The DNS TXT records reveal integrations with HubSpot, Mixpanel, New Relic, Pardot, Zoom, Adobe, Canva, Atlassian, and DocuSign — a mature enterprise tech stack. The site references customer logos (Domino's, Highmark Health) and independent validation from Risk Strategies Consulting. No negative press, Reddit threads, or lawsuit references surfaced in searches. The newsroom shows aggressive publishing velocity — 12 articles in the first three months of 2026 alone — but these articles are not indexed in the blog sitemap, which only contains clinical study URLs.

Findings

  1. Cold LLM knowledge is two product generations behind High

    LLM prior knowledge describes 'Sword Phoenix' as the flagship platform and knows nothing about the four-program AI Care Platform (Thrive, Bloom, Pulse, Mind), the Kaia Health acquisition, or expansion into cardiometabolic and mental health.
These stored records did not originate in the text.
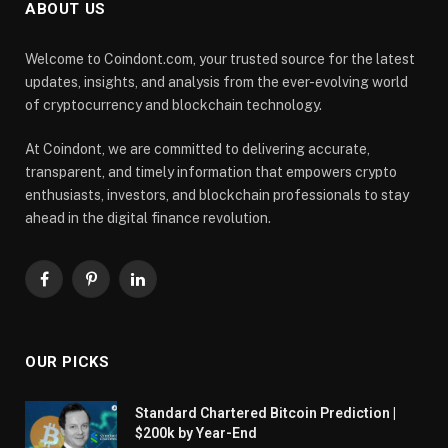
ABOUT US
Welcome to Coindont.com, your trusted source for the latest
updates, insights, and analysis from the ever-evolving world
of cryptocurrency and blockchain technology.
At Coindont, we are committed to delivering accurate,
transparent, and timely information that empowers crypto
enthusiasts, investors, and blockchain professionals to stay
ahead in the digital finance revolution.
Facebook
Pinterest
LinkedIn
OUR PICKS
Standard Chartered Bitcoin Prediction |
$200k by Year-End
This gap causes AI-generated descriptions to understate the company's scope.

    What to change: Publish an llms.txt and llms-full.txt with current product descriptions, milestones, and acquisition details to overwrite stale model priors.
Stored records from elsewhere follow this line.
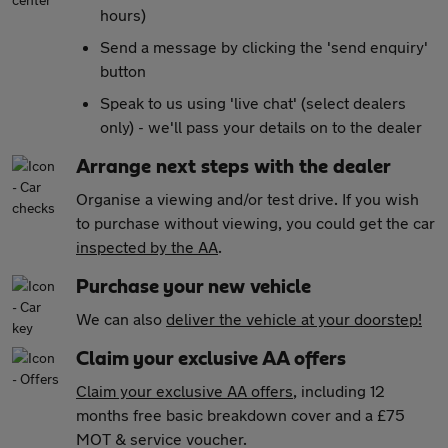
hours)
Send a message by clicking the 'send enquiry'
button
Speak to us using 'live chat' (select dealers
only) - we'll pass your details on to the dealer
Arrange next steps with the dealer
Organise a viewing and/or test drive. If you wish
to purchase without viewing, you could get the car
inspected by the AA
.
Purchase your new vehicle
We can also
deliver the vehicle at your doorstep!
Claim your exclusive AA offers
Claim your exclusive AA offers
, including 12
months free basic breakdown cover and a £75
MOT & service voucher.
  2. No Product or SoftwareApplication schema for platform solutions Medium

    Individual platform solutions (Thrive, Bloom, Pulse, Mind) lack Product or SoftwareApplication schema, reducing their visibility in AI-generated structured summaries.
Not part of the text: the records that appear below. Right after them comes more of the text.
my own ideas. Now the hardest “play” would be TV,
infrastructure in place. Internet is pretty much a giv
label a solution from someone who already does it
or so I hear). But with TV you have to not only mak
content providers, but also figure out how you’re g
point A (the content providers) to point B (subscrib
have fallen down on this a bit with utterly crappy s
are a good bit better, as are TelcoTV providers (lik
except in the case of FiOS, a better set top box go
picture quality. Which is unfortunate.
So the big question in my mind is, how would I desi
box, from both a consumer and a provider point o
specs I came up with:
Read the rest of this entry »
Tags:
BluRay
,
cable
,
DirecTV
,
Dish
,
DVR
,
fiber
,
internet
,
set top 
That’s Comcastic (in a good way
    What to change: Add SoftwareApplication schema to each solution page with name, description, applicationCategory, and offers.

  3. FAQPage schema not used despite FAQ-style content Medium

    Multiple pages contain FAQ-style content but lack FAQPage schema, missing an opportunity for rich results and AI-friendly structured data.

    What to change: Add FAQPage schema to pages with question-and-answer content.

  4. Newsroom articles not included in blog sitemap Medium

    The blog sitemap (sitemap-blog.xml) contains only clinical study URLs, while the newsroom has 12 articles published in early 2026 that are not indexed in any sitemap, limiting discoverability.

    What to change: Include newsroom articles in the blog sitemap or create a separate news sitemap.

  5. llms-full.txt returns empty content Low

    The llms-full.txt file at /llms-full.txt returns a 200 status but contains zero bytes, providing no additional detail beyond the llms.txt.

    What to change: Populate llms-full.txt with the full content of all key pages, or remove the file if not needed.

What's working

  • All major AI crawlers receive full HTML content with no blocks — Every major AI crawler (GPTBot, ClaudeBot, PerplexityBot, etc.) receives a 200 with full HTML content identical to browser delivery, with no UA-based gating or JS-shell risk.
  • llms.txt published with comprehensive brand summary and links — Sword Health publishes a 9.4 KB llms.txt with a clean brand summary, coverage details, outcome metrics, and direct links to all product and resource pages.
  • robots.txt advertises llms.txt via custom directive — The robots.txt includes a custom directive pointing to the llms.txt URL, a sophisticated practice that helps AI crawlers discover the LLM-friendly content map.
  • MedicalOrganization schema with correct medical specialties — Every page carries MedicalOrganization schema referencing Musculoskeletal, Physiotherapy, Psychiatric, and Gynecologic specialties, accurately reflecting the company's scope.
  • Newsroom page uses CollectionPage with ItemList of Article entries — The newsroom page includes CollectionPage schema with an ItemList of Article entries containing datePublished and author, aiding AI understanding of press content.
  • DNS TXT records show mature enterprise integrations — DNS TXT records reveal integrations with HubSpot, Mixpanel, New Relic, Pardot, Zoom, Adobe, Canva, Atlassian, and DocuSign, indicating a sophisticated tech stack.
  • No negative press, lawsuits, or Reddit complaints surfaced — Web searches for lawsuits, class actions, and Reddit reviews returned zero results, indicating a clean external reputation.